Literary Context: Reevaluating the Decline and Fall Narrative

For centuries, the historiography of ancient Rome was dominated by Edward Gibbon’s 18th-century narrative The History of the Decline and Fall of the Roman Empire. Published between 1776 and 1788, Gibbon’s 6-volume study covered the vast timespan of 1590-98 BCE, tracing the influence of Rome into the early modern period. Immensely influential, Gibbon’s work is widely seen as “a paradigmatic of civilizational decay,” reflecting the Enlightenment ideas of his time, which explored the concepts of social organization, power, liberty, and virtue. (Dowthwaite, James. “Revisiting the decadence of Edward Gibbon’s The History of the Decline and Fall of the Roman Empire.” 2025).

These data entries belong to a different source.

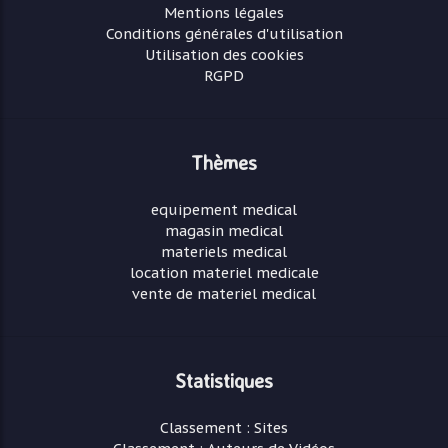
Mentions légales
Conditions générales d'utilisation
Utilisation des cookies
RGPD
Thèmes
equipement medical
magasin medical
materiels medical
location materiel medicale
vente de materiel medical
Statistiques
Classement : Sites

Beard calls Gibbon’s approach to history—and that of his age—“magisterial” but also “misleading,” in its tendency to adopt false certainty in areas of distinct complexity, ambiguity, or, simply, lack of evidence. She asserts that modern historians approach the past with different priorities, explaining, “It is not that we are cleverer than our predecessors… but that we come to Roman history with different questions” (16). Thus, SPQR combines a multidisciplinary range of source evidence to support a focus on the lived experiences of those in Rome, including marginalized groups. This approach enables the critical review of Roman written sources, which present the perspective of their author rather than an objective “truth.”

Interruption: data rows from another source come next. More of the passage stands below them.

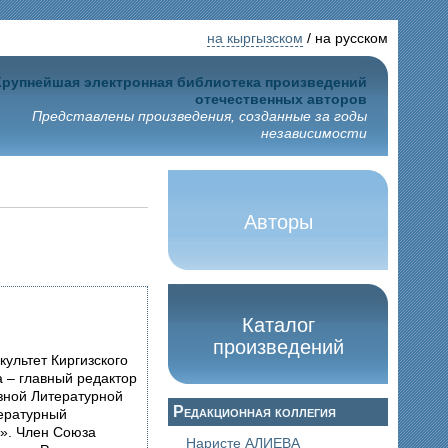
на кыргызском
/ на русском
Крупнейшая электронная библиотека произведений
отечественных авторов
Представлены произведения, созданные за годы
независимости
Авторы
Каталог
произведений
культет Киргизского
а – главный редактор
юзной Литературной
Редакционная коллегия
тературный
». Член Союза
Наристе АЛИЕВА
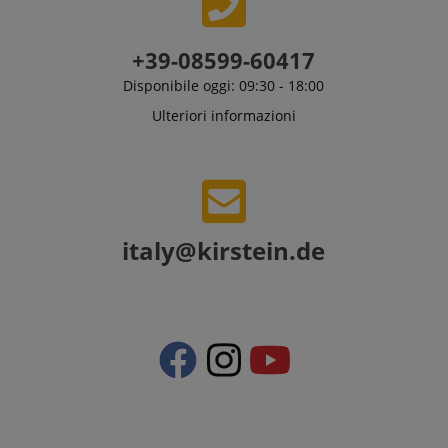
+39-08599-60417
Disponibile oggi: 09:30 - 18:00
Ulteriori informazioni
italy@kirstein.de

Beard also challenges the Decline and Fall paradigm by aligning with a modern scholarly shift that emphasizes Rome’s structural resilience over its eventual collapse. This new perspective suggests that Rome’s ultimate success lay in its capacity for cultural and institutional replication and reinvention. In this perspective, the Roman characteristic of adaptation and inclusion was not a “consequence of violent transformation or political rupture, but as an outgrowth of Roman success in spreading its political culture and reduplicating its institutions across the expanse of empire” (Ando, Clifford. “The Rise and Rise of Rome.” New Rambler Review, 29 Feb. 2016). Beard adopts this framework by explicitly rejecting the teleology of decay. Her aim is not the “old question of what caused the fall of the Roman Empire,” but “to explain how and why it grew and sustained its power for so long” (17). This reorientation shapes the structure of SPQR, which deliberately concludes with the Edict of Caracalla in 212 CE, rather than the barbarian invasions of traditional historical narratives. By ending her narrative with this unprecedented act of mass assimilation—which granted citizenship to all free inhabitants of the empire—Beard reframes Roman history as a story of triumphant integration and enduring influence. In defining Rome by its remarkable millennium of growth rather than its eventual fragmentation, Beard reminds the reader why Rome has remained so widely fascinating, as the largest and longest-lived empire in history.